Designing Omniphobic Surfaces for Super Liquid Repellency and Friction Reduction
Lecture by Gareth H. McKinley
Department of Mechanical Engineering
Massachusetts Institute of Technology
Tuesday, May 4, 2010
Room 1610 Engineering Hall
Refreshments at 9:15 a.m.
Lecture at 9:30 a.m.
Many different structured surfaces with a wide range of surface chemistries and topographies have been investigated for controlling the wetting (or non-wetting) properties of a fluid/solid interface. Experimental advances in nanofabrication have led to the ability to achieve unprecedented control over the microtexture of a substrate, and this can result in almost perfect ultrahydrophobicity. No structured surfaces to date, however, have been able to achieve super-oleophobicity (oil-repellency, or resistance to wetting by low interfacial tension liquids such as hydrocarbons). Silsequioxanes are nanometer-scale caged molecules that can be heavily fluorinated and molecularly dispersed in a range of polymers to systematically control both the hydrophobicity and oleophobicity of polymer substrates. Electrospinning polymer fiber mats from these dispersions enables tight control over local surface topography (in conjunction with surface chemistry and overall roughness) to significantly enhance repellency to a wide range of liquids. The chemical and topographic mechanisms behind this repellency are elucidated by lithographically producing model surfaces in silicon, which feature strongly re-entrant structures (referred to as ‘micro-hoodoos’ because of their similarity to geomorphological features). Microtextured re-entrant structures coated with FluoroPOSS are the most oleophobic surfaces produced to date, with alkane contact angles greater than 160° and low wetting hysteresis. Applications of these coatings include fabrics with enhanced solvent/oil resistance, surfaces for reducing biofouling or friction and separation of oil/water dispersions. Non-wettable surfaces also offer the possibility of ‘giant liquid slip’ over the microscopic air pockets or ‘plastron film’ trapped in the re-entrant textured surface.
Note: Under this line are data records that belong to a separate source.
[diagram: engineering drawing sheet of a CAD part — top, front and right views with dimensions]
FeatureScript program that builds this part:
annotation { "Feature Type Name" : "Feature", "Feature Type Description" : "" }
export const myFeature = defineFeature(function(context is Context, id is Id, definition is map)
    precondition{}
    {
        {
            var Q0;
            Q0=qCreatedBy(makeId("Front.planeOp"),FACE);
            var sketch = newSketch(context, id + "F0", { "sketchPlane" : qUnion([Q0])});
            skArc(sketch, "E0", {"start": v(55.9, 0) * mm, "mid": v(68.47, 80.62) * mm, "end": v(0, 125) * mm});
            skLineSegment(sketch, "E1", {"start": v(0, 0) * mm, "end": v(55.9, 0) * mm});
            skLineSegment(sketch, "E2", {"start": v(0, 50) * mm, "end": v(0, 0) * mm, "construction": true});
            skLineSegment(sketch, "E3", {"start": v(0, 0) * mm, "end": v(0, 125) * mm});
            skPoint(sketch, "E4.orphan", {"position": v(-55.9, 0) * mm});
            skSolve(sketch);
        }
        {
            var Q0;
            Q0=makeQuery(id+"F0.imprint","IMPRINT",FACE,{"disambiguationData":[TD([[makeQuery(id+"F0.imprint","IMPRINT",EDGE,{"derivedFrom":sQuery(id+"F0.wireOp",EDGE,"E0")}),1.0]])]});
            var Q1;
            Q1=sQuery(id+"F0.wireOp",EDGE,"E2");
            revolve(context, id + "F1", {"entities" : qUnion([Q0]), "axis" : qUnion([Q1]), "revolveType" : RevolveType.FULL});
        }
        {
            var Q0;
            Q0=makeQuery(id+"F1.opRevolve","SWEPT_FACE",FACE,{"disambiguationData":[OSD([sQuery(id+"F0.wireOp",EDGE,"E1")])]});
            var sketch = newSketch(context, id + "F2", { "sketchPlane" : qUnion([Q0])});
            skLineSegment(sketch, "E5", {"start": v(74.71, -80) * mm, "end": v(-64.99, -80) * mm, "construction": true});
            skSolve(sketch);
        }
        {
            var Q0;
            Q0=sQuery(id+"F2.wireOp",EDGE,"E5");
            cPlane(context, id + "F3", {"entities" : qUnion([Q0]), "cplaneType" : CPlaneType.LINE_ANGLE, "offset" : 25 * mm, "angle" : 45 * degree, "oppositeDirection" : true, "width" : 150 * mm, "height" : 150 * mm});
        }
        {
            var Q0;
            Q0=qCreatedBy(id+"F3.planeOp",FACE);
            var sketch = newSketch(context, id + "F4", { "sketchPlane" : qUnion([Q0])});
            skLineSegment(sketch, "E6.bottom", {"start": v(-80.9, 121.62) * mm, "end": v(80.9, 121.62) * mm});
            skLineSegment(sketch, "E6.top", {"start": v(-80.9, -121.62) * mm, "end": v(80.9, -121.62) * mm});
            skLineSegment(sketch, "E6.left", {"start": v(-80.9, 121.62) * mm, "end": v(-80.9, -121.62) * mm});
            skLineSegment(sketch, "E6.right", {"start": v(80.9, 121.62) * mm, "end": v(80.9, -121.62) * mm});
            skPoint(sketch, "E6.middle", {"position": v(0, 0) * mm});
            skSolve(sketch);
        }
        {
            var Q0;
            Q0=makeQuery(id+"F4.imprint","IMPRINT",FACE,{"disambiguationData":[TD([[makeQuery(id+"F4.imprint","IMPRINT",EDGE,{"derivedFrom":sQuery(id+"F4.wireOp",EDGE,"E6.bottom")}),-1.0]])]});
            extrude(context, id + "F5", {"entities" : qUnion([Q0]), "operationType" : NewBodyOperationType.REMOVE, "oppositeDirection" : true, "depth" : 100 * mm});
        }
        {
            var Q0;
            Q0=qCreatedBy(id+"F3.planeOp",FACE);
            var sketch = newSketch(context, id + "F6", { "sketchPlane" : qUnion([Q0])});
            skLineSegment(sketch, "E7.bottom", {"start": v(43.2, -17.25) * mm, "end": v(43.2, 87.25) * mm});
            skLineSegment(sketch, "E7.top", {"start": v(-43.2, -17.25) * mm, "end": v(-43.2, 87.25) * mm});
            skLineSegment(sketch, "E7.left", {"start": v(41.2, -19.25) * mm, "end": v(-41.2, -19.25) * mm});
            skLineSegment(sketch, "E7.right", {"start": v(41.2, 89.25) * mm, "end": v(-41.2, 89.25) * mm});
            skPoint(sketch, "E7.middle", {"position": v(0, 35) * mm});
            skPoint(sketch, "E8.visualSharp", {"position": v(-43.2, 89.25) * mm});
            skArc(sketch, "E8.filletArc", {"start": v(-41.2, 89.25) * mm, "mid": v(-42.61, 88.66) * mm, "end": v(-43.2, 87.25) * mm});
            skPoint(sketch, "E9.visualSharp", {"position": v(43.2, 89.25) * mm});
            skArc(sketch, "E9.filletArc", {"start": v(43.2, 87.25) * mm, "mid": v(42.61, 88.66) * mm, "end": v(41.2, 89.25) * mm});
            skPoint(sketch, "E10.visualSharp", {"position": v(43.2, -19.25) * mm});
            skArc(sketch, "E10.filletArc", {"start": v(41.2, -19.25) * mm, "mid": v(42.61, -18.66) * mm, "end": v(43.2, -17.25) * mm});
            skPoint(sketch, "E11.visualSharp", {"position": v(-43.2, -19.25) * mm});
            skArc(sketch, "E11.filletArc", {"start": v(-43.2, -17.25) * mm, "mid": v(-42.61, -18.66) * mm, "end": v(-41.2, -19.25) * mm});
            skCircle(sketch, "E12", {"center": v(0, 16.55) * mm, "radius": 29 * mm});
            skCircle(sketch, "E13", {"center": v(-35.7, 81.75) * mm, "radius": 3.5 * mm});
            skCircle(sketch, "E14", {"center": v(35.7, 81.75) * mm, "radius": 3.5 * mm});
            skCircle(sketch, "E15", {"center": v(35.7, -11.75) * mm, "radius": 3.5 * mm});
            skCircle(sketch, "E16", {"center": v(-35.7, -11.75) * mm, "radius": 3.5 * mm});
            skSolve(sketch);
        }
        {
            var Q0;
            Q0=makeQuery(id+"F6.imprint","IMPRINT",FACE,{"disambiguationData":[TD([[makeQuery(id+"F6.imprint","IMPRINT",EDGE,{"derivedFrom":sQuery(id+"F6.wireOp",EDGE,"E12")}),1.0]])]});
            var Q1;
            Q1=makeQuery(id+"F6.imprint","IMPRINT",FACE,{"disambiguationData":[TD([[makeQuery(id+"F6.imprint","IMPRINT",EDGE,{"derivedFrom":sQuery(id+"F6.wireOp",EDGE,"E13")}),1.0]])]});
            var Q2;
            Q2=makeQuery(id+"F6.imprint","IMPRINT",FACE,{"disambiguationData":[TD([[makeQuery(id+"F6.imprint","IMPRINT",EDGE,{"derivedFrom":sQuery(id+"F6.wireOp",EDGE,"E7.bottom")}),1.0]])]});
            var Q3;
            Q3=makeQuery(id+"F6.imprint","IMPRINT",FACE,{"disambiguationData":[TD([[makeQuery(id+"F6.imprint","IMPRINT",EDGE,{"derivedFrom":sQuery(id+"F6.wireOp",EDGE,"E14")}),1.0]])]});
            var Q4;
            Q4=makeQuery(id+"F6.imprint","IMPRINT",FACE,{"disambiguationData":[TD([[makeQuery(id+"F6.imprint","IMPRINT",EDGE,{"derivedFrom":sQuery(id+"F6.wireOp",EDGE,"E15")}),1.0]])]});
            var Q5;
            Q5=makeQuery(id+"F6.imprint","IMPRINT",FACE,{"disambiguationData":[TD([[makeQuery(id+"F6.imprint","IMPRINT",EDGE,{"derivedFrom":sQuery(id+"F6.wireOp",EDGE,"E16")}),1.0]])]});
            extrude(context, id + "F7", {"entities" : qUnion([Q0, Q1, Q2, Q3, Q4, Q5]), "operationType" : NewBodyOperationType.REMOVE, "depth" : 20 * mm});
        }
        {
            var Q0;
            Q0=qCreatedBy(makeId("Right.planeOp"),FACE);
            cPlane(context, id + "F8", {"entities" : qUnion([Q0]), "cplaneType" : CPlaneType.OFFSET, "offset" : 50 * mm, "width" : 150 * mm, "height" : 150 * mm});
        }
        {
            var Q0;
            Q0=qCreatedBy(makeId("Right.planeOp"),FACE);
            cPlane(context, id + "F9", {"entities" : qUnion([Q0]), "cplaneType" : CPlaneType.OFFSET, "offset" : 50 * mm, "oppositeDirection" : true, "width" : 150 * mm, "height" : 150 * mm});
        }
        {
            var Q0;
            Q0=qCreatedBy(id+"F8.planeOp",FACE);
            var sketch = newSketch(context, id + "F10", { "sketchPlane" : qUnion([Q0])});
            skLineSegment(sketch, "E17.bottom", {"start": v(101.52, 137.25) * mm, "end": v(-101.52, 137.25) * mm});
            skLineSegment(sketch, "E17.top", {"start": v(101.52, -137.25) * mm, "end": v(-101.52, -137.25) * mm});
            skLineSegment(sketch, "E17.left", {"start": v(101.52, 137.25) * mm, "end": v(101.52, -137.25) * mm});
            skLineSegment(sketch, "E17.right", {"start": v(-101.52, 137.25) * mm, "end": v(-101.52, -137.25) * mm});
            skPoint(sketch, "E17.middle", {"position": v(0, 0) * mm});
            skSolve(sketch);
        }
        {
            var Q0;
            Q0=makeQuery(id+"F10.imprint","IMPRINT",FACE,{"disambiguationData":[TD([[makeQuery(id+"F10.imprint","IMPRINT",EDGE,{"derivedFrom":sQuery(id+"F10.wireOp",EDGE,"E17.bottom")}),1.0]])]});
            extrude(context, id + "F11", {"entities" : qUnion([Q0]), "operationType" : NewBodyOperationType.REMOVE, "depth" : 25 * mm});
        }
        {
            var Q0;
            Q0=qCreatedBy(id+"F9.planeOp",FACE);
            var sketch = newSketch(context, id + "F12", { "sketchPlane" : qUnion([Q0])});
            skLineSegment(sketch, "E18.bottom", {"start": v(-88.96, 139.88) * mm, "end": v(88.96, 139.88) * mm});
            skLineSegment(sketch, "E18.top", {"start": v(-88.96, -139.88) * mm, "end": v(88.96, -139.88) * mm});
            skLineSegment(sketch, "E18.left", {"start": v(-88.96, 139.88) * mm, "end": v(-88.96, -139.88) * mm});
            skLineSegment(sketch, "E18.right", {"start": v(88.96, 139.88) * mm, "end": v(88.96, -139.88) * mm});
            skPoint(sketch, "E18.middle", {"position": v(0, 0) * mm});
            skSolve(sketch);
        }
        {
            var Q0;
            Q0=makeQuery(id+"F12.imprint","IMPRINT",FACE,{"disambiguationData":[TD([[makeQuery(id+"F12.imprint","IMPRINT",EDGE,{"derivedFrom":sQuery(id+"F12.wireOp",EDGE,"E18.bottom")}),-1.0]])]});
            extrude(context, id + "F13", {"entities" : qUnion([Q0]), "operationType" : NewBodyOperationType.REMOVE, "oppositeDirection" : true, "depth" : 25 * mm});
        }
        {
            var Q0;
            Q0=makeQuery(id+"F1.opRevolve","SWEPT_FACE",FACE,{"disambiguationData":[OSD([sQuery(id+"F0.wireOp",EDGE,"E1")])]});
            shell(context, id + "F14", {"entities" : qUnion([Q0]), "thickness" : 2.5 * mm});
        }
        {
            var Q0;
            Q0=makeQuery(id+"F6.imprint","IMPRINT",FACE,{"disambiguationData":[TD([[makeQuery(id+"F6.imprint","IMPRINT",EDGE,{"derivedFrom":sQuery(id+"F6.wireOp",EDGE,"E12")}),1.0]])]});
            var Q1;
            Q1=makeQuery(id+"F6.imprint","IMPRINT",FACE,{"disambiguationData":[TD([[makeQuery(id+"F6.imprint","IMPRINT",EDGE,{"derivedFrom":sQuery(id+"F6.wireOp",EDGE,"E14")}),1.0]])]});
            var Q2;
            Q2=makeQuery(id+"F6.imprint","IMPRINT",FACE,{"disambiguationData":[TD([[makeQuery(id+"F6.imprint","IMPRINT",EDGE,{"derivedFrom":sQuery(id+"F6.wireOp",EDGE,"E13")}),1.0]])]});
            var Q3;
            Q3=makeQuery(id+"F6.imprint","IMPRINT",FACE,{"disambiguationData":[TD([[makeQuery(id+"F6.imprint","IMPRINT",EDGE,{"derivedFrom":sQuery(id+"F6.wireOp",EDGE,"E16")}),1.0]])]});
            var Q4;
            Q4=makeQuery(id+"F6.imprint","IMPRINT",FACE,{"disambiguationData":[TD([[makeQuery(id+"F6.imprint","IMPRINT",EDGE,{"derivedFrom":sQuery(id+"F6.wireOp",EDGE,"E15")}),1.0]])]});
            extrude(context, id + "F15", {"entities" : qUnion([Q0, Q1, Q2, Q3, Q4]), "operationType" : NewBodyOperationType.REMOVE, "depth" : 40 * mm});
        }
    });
Using parallel-plate rheometry, we explore the degree of friction reduction that can be achieved as the geometric details of the re-entrant surface structures are varied, and compare the experimental results with recent scaling theories. Slip lengths of greater than 500 μm can be observed for optimal textures and coatings.
Gareth H. McKinley
Gareth H. McKinley is the School of Engineering Professor of Teaching Innovation and Associate Head for Research with the Department of Mechanical Engineering at MIT, as well as a cofounder of Cambridge Polymer Group, a contract research laboratory specializing in polymers. He received his B.Sc. in Natural Sciences/Chemical Engineering from Cambridge University and his Ph.D. in Chemical Engineering from MIT. Professor McKinley’s research activities focus on rheology, fluid dynamics, mathematical modeling and experimental design for rheological characterization.
He is a Fellow of the American Physical Society. His awards include the 2006 Society of Rheology Publication Award and the 2002 Frenkiel Award of the APS Division of Fluid Dynamics, and he was the MIT Class of 1960 Fellow for Teaching Excellence from 2005 to 2007. He edited the Journal of Non-Newtonian Fluid Mechanics from 2000 to 2009.